The motivation for this idea is that it would be nice if the happy path didn't need to gain a level of indentation just because we want to do some error handling. A solution that occurs to me is the following:

readFromDatabase() catch {
    tx.rollback()
}

One can attach a catch block directly to the end of a throwing expression (readFromDatabase() in this example is a throwing operation), and doing so also means that we don't need to write try on readFromDatabase(), since the control flow can no longer be broken by a thrown error.

It is debatable whether or not try should be required if an error is thrown from the catch block, e.g.:

try readFromDatabase() catch {
    try tx.rollback()
}

Without try it could look to the casual reader like try tx.rollback() is somehow contained and that the whole expression can't exit the containing function by throwing an error.

2 Likes

Oh, this post was a bit off the cuff, and thinking about it just a bit more I realize that my example function readFromDatabase() would presumably return a value, and it’s not clear how return values should be handled in my proposed syntax. So… this post has been demoted to “food for thought”

3 Likes

I do not understand the syntax or indeed what actually happens when try tx.rollback() (inside the catch block) fails in the second example.


As for the pitch itself it does look a shorthand to do { ... } notation so logically it could be something like this:

do try readFromDatabase() catch {
    tx.rollback()
}

(perhaps without do), instead of the current:

do { try readFromDatabase() } catch {
    tx.rollback()
}
1 Like

Yes, this is my idea - I started off thinking just as you did, and then I too realized that do is unnecessary, and then I realized that if all thrown errors are caught then we don’t need try either

1 Like

Perhaps it would be useful if do/catch were an expression as if/else` can be.

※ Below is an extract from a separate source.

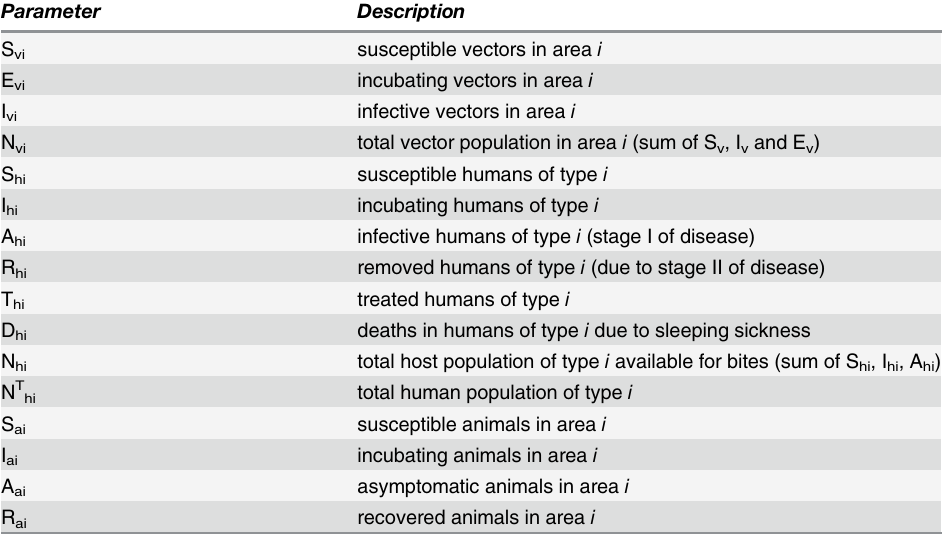
Table 1. Description of state parameters where i is 1 or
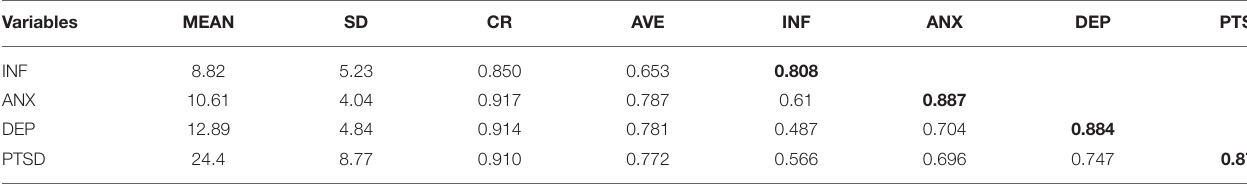
TABLE 3 | Mean, Standard deviation, convergent and discriminant validity.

For example:

let value = do {
  try makeValue()
} catch is TerribleFateError {
  throw AcceptableOutcomeError()
} catch {
  defaultValue
}

Would that resolve the issue?

7 Likes

Something similar can be achieved right now using Result:

let result = Result { try readFromDatabase() }
guard case let .success(value) = result else {
    tx.rollback()
    return
}

// Un-nested happy path with unwrapped value
print(value)

It might be a nice quality of life thing to consider adding some Optional unwrapping like syntax sugar for this though:

guard try let value = readFromDatabase() else {
    tx.rollback()
    return
}

print(value)

Might make error handling look nicer than it currently is?

2 Likes

Well currently you can do:

guard let value = try? readFromDatabase() else {
    tx.rollback()
    return
}

print(value)
1 Like

While that does work, it loses the actual error value from the function call since try? converts it to an optional, which isn’t ideal for error propagation.

2 Likes

I like this. It feels like it follows on naturally from the recent(ish) improvements to if and switch.

The current way of achieving this seems worse:

let name: String
do {
  name = try doThing()
} catch {
  // handle and throw error
}

print(name)
1 Like

You still need closures for too many use cases, making do/catch largely exactly as bad as if/guard.

E.g. given

func f(_: String) { }
var value: String { get throws { "" } }

…you need the do/catch in a closure:

f({ do { return try value } catch { return "" } }())

Similarly, you need if/else in a closure:

f({ if true { "" } else { "" } }())

…because the nice solution that seems like it ought to work, does not:

f(if true { "" } else { "" }) // ❌ 'if' may only be used as expression in return, throw, or as the source of an assignment

Yeah, I'd love to be able to use statement expressions in more places, but I think if that's even on the table then it'd have to be added in a new major version and staged in as an upcoming feature.